__Goal A__: List every named company, trust, or group that appears in the extract on Māori business groups.
__Goal B__: From the extract on Māori business groups, reproduce word for word the passage that begins with the words containing "This leads us" and ends with "within the group.".
----- Extract to read
This leads us to question how these principles are balanced against the goal of wealth maximisation. The Māori economy generates sizable profits while also following tikanga. The fact that the company is used as the profit-making arm and the trust manages the distribution of profits undercuts any clash between the two competing theories of shareholder primacy and stakeholderism. The sole shareholder being the trust means that all profits may be passed on to the trust and the distribution of profits from the trust is in accordance with tikanga. Thus, there is both charitable purpose and profit purpose embedded within the group.
Yet the companies under these groups are also expected to follow tikanga. Linda Te Aho notes that there is sometimes an expectation gap where the community wants the directors to act according to tikanga while the directors do not always do this satisfactorily. She suggests that the adoption of a provision within the constitution of these companies, requiring directors to manage the company according to tikanga, as a solution to this expectation gap. 20
In practice, companies have used the constitution to suit their needs in other ways. Ngati Porou Holding Company Limited, the commercial arm of Ngati Porou Group, states in its constitution that it will conduct commercial activities of the Ngati Porou Group ‘solely for the benefit of’ the beneficiaries of the Toitu Ngati Porou Charitable Trust in the furtherance of the purposes of the trust. 21 Rather than adopting a constitution provision regarding the applicability of tikanga, the Ngai Tahu Holdings Corporation Ltd (one of the profitable Māori companies) modifies some of the replaceable rules within the Companies Act 1993. For example, it provides that directors’ management powers are subject to a requirement to ‘have particular regard to any statement of strategic intent, policy, principles, guidelines or recommendations’ of the Ngai Tahu Charitable Trust which is the sole shareholder of the Ngai Tahu Holdings Corporation Ltd. 22 These bespoke constitutional provisions are consistent with the positive commentary in Australia about the provisions of the CATSI Act which allow flexibility, and criticism regarding the lack of flexibility in some other provisions. 23
Apart from any such constitutional deviations from the default position, the companies within the Māori business groups are run like any others, with the board often consisting of a diverse and professional group. Thus, the corporate form, with its inbuilt flexibility allowing default rules to be replaced by more suitable rules via the constitution can be a useful tool for Indigenous corporations.
----------
----- Recorded data
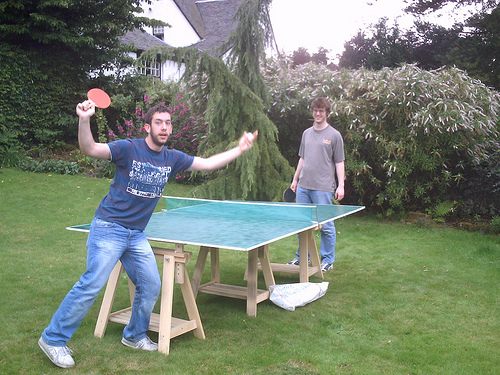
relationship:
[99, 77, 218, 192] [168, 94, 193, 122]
----------
__Task answer A__:
- Ngati Porou Holding Company Limited
- Ngati Porou Group
- Toitu Ngati Porou Charitable Trust
- Ngai Tahu Holdings Corporation Ltd
- Ngai Tahu Charitable Trust

__Task answer B__:
This leads us to question how these principles are balanced against the goal of wealth maximisation. The Māori economy generates sizable profits while also following tikanga. The fact that the company is used as the profit-making arm and the trust manages the distribution of profits undercuts any clash between the two competing theories of shareholder primacy and stakeholderism. The sole shareholder being the trust means that all profits may be passed on to the trust and the distribution of profits from the trust is in accordance with tikanga. Thus, there is both charitable purpose and profit purpose embedded within the group.